*TASK STATEMENT*:
Every entry that follows should be repeated exactly; drop the images.

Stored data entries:

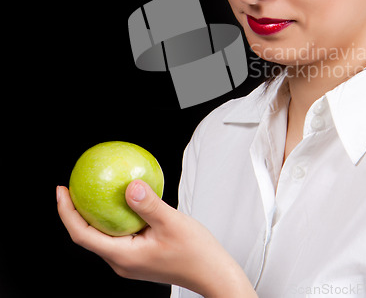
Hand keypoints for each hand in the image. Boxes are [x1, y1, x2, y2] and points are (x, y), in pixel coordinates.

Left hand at [57, 180, 256, 297]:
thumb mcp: (172, 223)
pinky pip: (119, 233)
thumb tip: (129, 186)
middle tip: (73, 186)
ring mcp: (130, 260)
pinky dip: (114, 217)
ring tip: (94, 191)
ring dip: (94, 214)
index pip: (82, 235)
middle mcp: (122, 261)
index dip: (67, 213)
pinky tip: (124, 201)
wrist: (211, 272)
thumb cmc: (195, 252)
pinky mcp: (139, 256)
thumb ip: (149, 205)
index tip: (62, 190)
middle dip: (76, 211)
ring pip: (104, 235)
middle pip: (88, 235)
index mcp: (123, 256)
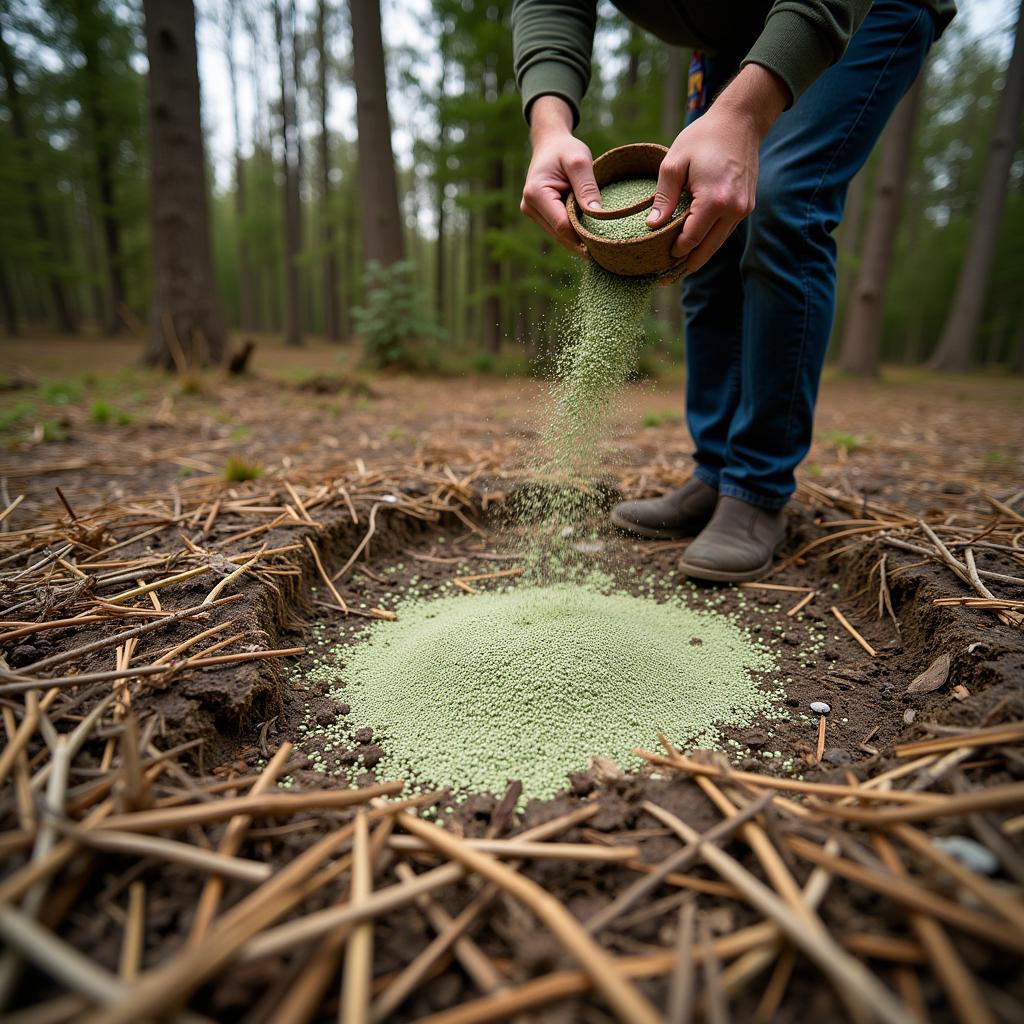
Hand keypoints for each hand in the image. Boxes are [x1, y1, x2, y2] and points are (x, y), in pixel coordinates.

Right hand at [521, 96, 600, 255]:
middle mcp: (529, 207)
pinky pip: (560, 231)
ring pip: (560, 236)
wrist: (550, 144)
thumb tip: (597, 214)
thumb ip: (587, 187)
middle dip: (582, 244)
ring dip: (579, 242)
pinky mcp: (540, 216)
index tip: (605, 244)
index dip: (583, 237)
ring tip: (602, 251)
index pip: (562, 225)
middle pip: (560, 235)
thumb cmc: (565, 149)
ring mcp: (533, 213)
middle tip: (608, 255)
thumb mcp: (579, 161)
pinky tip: (592, 241)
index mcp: (536, 194)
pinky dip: (575, 235)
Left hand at [647, 64, 788, 272]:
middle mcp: (733, 210)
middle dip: (685, 265)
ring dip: (698, 256)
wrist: (741, 120)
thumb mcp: (674, 163)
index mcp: (714, 201)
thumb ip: (663, 198)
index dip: (673, 252)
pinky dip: (709, 241)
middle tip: (664, 279)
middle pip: (706, 250)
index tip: (656, 261)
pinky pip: (724, 231)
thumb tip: (652, 226)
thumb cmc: (704, 137)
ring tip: (676, 268)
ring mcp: (743, 209)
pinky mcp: (746, 205)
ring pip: (717, 244)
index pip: (690, 239)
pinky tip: (694, 246)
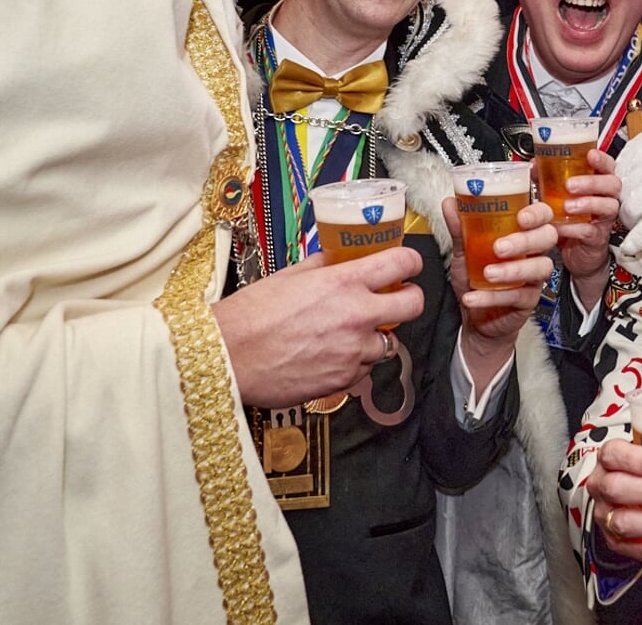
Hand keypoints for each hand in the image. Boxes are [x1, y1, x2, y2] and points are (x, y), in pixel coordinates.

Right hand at [211, 247, 423, 408]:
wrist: (228, 357)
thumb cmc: (251, 314)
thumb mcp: (290, 275)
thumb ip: (323, 266)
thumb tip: (340, 261)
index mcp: (344, 282)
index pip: (402, 263)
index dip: (410, 262)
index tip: (407, 266)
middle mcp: (356, 316)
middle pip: (414, 305)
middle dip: (408, 300)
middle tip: (395, 300)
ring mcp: (353, 352)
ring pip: (389, 343)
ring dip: (374, 338)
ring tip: (346, 335)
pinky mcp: (344, 381)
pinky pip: (364, 369)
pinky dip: (354, 363)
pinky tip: (329, 356)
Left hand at [441, 195, 559, 350]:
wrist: (474, 314)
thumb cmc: (475, 277)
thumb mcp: (464, 251)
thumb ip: (460, 228)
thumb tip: (451, 203)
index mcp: (522, 233)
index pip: (543, 215)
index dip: (538, 213)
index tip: (521, 216)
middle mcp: (533, 252)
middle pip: (547, 238)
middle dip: (526, 240)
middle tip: (499, 247)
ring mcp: (534, 277)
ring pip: (539, 268)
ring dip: (512, 270)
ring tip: (487, 274)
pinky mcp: (528, 301)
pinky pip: (518, 296)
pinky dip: (493, 297)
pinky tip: (474, 297)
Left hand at [554, 149, 621, 311]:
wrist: (576, 252)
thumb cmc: (570, 218)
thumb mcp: (558, 195)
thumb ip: (548, 179)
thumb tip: (532, 165)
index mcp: (598, 184)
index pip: (608, 166)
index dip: (602, 159)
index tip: (590, 154)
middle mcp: (605, 198)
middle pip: (612, 184)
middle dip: (592, 182)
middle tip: (570, 185)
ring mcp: (604, 219)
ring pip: (608, 206)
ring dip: (588, 203)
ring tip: (567, 206)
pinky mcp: (597, 238)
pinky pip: (591, 231)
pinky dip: (574, 228)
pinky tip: (560, 227)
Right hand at [614, 113, 641, 269]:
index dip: (637, 241)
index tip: (629, 249)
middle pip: (629, 215)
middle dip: (632, 221)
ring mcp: (639, 169)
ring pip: (619, 198)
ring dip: (625, 203)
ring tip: (639, 197)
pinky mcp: (629, 156)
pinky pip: (616, 179)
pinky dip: (621, 186)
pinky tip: (633, 183)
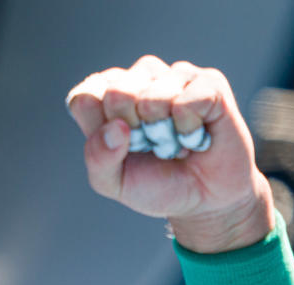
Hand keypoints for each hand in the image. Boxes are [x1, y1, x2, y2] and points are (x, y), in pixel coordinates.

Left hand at [66, 56, 274, 252]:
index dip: (99, 129)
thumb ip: (98, 157)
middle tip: (152, 145)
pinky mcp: (209, 82)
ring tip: (175, 141)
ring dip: (164, 135)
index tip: (119, 147)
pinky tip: (196, 136)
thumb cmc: (156, 184)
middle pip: (116, 93)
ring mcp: (174, 76)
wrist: (205, 200)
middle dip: (133, 133)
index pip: (84, 97)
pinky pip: (187, 103)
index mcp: (107, 95)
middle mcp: (139, 78)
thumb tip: (116, 128)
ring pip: (152, 98)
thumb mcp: (114, 182)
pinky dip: (189, 132)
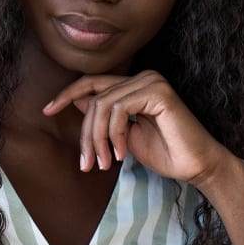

*RESULT FOR THIS TASK*:
Hand keypoints for each hand in the image. Boxes are [x1, y1, x2, y2] and points are (x, y), in pixel coordinates.

Left hand at [57, 180, 256, 297]:
thumb mcp: (172, 223)
pinky pip: (119, 233)
thumb tip: (129, 186)
middle tip: (73, 186)
ring mcp: (130, 260)
pinky dip: (114, 217)
ring tip: (94, 191)
ring dip: (94, 214)
index pip: (82, 235)
middle mcp: (122, 261)
index dip: (67, 213)
pinky tip: (124, 201)
wrist: (211, 272)
thumb cmc: (195, 252)
pinky mcp: (139, 256)
thumb ip: (149, 205)
index tip: (62, 190)
middle dip: (76, 211)
ring pip: (104, 235)
middle pip: (88, 235)
index mcp: (123, 256)
Hand keypoints for each hand in the image. Boxes are [x1, y1, x2, y2] and points are (x, y), in pixel coordinates.

Right hand at [521, 96, 600, 255]:
middle mcp: (529, 207)
pinky pip: (560, 231)
ring pip: (560, 236)
wrist: (550, 144)
thumb tip: (597, 214)
thumb ip: (587, 187)
middle dip: (582, 244)
ring dip: (579, 242)
pinky mcp: (540, 216)
index tip: (605, 244)
index dip: (583, 237)
ring tip: (602, 251)
index pip: (562, 225)
middle pip: (560, 235)
thumb cmc: (565, 149)
ring mcp: (533, 213)
middle tip: (608, 255)
thumb mcp: (579, 161)
pinky tip: (592, 241)
index mcp: (536, 194)
pinky dip: (575, 235)
Left hand at [647, 64, 788, 272]:
middle mcp: (733, 210)
middle dip: (685, 265)
ring dip: (698, 256)
wrist: (741, 120)
thumb mcp: (674, 163)
index mcp: (714, 201)
thumb ip: (663, 198)
index dip: (673, 252)
pinky dip: (709, 241)
middle tip: (664, 279)
middle pip: (706, 250)
index tip: (656, 261)
pinky pip: (724, 231)
thumb tip: (652, 226)
thumb cmc: (704, 137)
ring tip: (676, 268)
ring mcp: (743, 209)
pinky mcp: (746, 205)
ring pip: (717, 244)
index pip: (690, 239)
pinky tip: (694, 246)
Hand keypoints for each hand in the image. Boxes are [x1, y1, x2, y2] and points are (x, y), in pixel coordinates.

Right hand at [211, 247, 423, 408]:
wrist: (228, 357)
thumb cmc: (251, 314)
thumb mcp: (290, 275)
thumb ip: (323, 266)
thumb tip: (340, 261)
index mcp: (344, 282)
index pip: (402, 263)
index dip: (410, 262)
index tip: (407, 266)
middle mcp: (356, 316)
middle pip: (414, 305)
middle dip: (408, 300)
middle tip: (395, 300)
ring mcp: (353, 352)
ring pip: (389, 343)
ring dip: (374, 338)
ring tip: (346, 335)
pinky mcp: (344, 381)
pinky pip: (364, 369)
pinky dip: (354, 363)
pinky tip: (329, 356)
Left hand at [441, 195, 559, 350]:
wrist: (474, 314)
thumb cmc: (475, 277)
thumb mcp: (464, 251)
thumb ip: (460, 228)
thumb tip: (451, 203)
index mcp: (522, 233)
index pip: (543, 215)
index dip: (538, 213)
index tip: (521, 216)
middle mcp: (533, 252)
middle pip: (547, 238)
middle dip: (526, 240)
middle tip: (499, 247)
ring mcp: (534, 277)
ring pip: (539, 268)
ring dip: (512, 270)
ring tip: (487, 274)
pinky mcp: (528, 301)
pinky pip: (518, 296)
pinky dip: (493, 297)
pinky tip: (474, 297)
Left hand at [554, 149, 621, 311]:
wrist: (576, 252)
thumb cmc: (570, 218)
thumb mcp: (558, 195)
thumb ip: (548, 179)
thumb tip: (532, 165)
index mcp: (598, 184)
index pip: (608, 166)
index dip: (602, 159)
index tip: (590, 154)
middle mcp: (605, 198)
middle pip: (612, 184)
middle dip: (592, 182)
middle tip: (570, 185)
ring mcp: (604, 219)
ring pip: (608, 206)
ring dip: (588, 203)
ring tip: (567, 206)
pinky mcp: (597, 238)
pinky pip: (591, 231)
pinky dip: (574, 228)
pinky tip: (560, 227)
Right hand at [614, 113, 641, 269]:
index dip: (637, 241)
index tip: (629, 249)
middle pip: (629, 215)
middle dip: (632, 221)
ring mcp: (639, 169)
ring pip: (619, 198)
ring dip: (625, 203)
ring tip: (639, 197)
pinky mcp: (629, 156)
pinky pip: (616, 179)
pinky dip: (621, 186)
pinky tip: (633, 183)
Hand keypoints for each hand in the image. Boxes are [x1, y1, x2, y2] and points are (x, y), in pixel coordinates.

Left hand at [66, 56, 274, 252]:
index dip: (99, 129)
thumb ip: (98, 157)
middle tip: (152, 145)
pinky mcp: (209, 82)
ring tip: (175, 141)
ring dip: (164, 135)
index tip: (119, 147)
pinky tip: (196, 136)
thumb cmc: (156, 184)
middle pip: (116, 93)
ring mcp: (174, 76)
wrist: (205, 200)
middle dip: (133, 133)
index pip: (84, 97)
pinky pip: (187, 103)
index mcp: (107, 95)
middle mcp: (139, 78)
thumb tip: (116, 128)
ring pip: (152, 98)
thumb mcp: (114, 182)
pinky dip: (189, 132)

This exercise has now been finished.